2. The process of claim 1 wherein said oligomerizing step further comprises oligomerizing said charge olefin stream in a first-stage oligomerization reactor to provide a first-stage oligomerized stream and oligomerizing said first-stage oligomerized stream over a second-stage oligomerization catalyst to provide a second-stage oligomerized stream to provide said oligomerized stream.

3. The process of claim 1 wherein said product diesel stream exhibits a viscosity of about 1.9 to about 4.1 mm2/s at 40ÂșC.

4. The process of claim 1 wherein said product diesel comprises about 10 to about 50 wt% of said blend stream of said jet fuel stream.

5. The process of claim 4 wherein separating said distillate stream comprises fractionating said distillate stream in a jet fractionation column to produce said jet fuel stream.

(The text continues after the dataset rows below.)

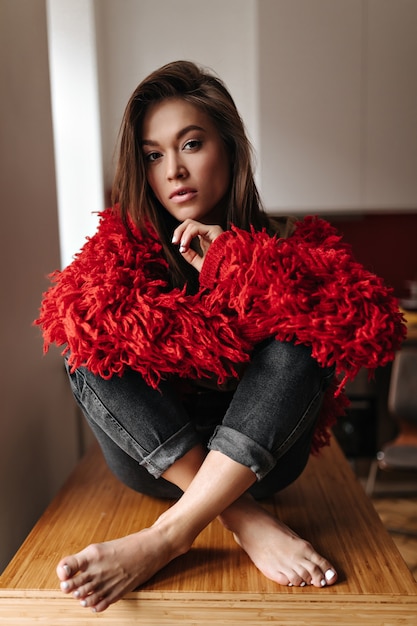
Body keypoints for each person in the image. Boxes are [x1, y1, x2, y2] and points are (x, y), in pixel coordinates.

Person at [36, 60, 405, 613]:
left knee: (306, 335)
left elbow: (367, 322)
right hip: (157, 462)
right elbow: (76, 324)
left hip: (265, 461)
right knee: (85, 340)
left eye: (190, 144)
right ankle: (240, 519)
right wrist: (246, 515)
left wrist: (237, 263)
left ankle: (167, 536)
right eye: (154, 154)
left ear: (229, 149)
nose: (173, 171)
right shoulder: (122, 248)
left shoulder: (289, 239)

6. The process of claim 5 wherein said jet fractionation column is operated at vacuum.

7. The process of claim 5 wherein said jet fuel stream is taken from an overhead of the jet fractionation column and the diesel stream is taken from a side of the jet fractionation column.

8. The process of claim 7 further comprising producing a heavy diesel stream from a bottom of said jet fractionation column.

9. The process of claim 5 further comprising producing a heavy diesel stream from said jet fractionation column and fractionating said heavy diesel stream in a diesel column to produce said diesel stream and a heavy stream.

10. The process of claim 6 wherein said diesel column is operated at vacuum.

11. The process of claim 10 wherein said diesel stream is taken from an overhead of said diesel column.

12. The process of claim 11 wherein said jet fuel stream is taken from a side of the jet fractionation column.

13. The process of claim 5 further comprising stripping said distillate stream before fractionating said distillate stream in said jet fractionation column.

14. The process of claim 5 comprising stripping said jet fuel stream downstream of said jet fractionation column.

15. A process for oligomerizing an olefin stream comprising:

oligomerizing a charge olefin stream over an oligomerization catalyst to produce an oligomerized stream;

hydrogenating said oligomerized stream to provide a distillate stream;

separating said distillate stream into a jet fuel stream and a diesel stream; and

mixing a blend stream of said jet fuel stream with said diesel stream to provide a product diesel stream exhibiting a viscosity of about 1.9 to about 4.1 mm2/s at 40ÂșC.

16. The process of claim 15 wherein said product diesel comprises adding about 10 to about 50 wt% of said blend stream of said jet fuel stream.

17. The process of claim 15 wherein separating said distillate stream comprises fractionating said distillate stream in a jet fractionation column at vacuum to produce said jet fuel stream in an overhead line and said diesel stream in a side line.

18. The process of claim 15 wherein separating said distillate stream comprises fractionating said distillate stream in a jet fractionation column to produce said jet fuel stream and a heavy diesel stream and fractionating said heavy diesel stream at vacuum to produce said diesel stream.

19. The process of claim 18 further comprising producing said diesel stream in an overhead line of a diesel column.

20. A process for oligomerizing an olefin stream comprising:

oligomerizing a charge olefin stream over an oligomerization catalyst to produce an oligomerized stream;

hydrogenating said oligomerized stream to provide a distillate stream;

separating said distillate stream into a jet fuel stream and a diesel stream; and

mixing a blend stream of said jet fuel stream with said diesel stream to provide a product diesel stream comprising about 10 to about 50 wt% blend stream of said jet fuel stream.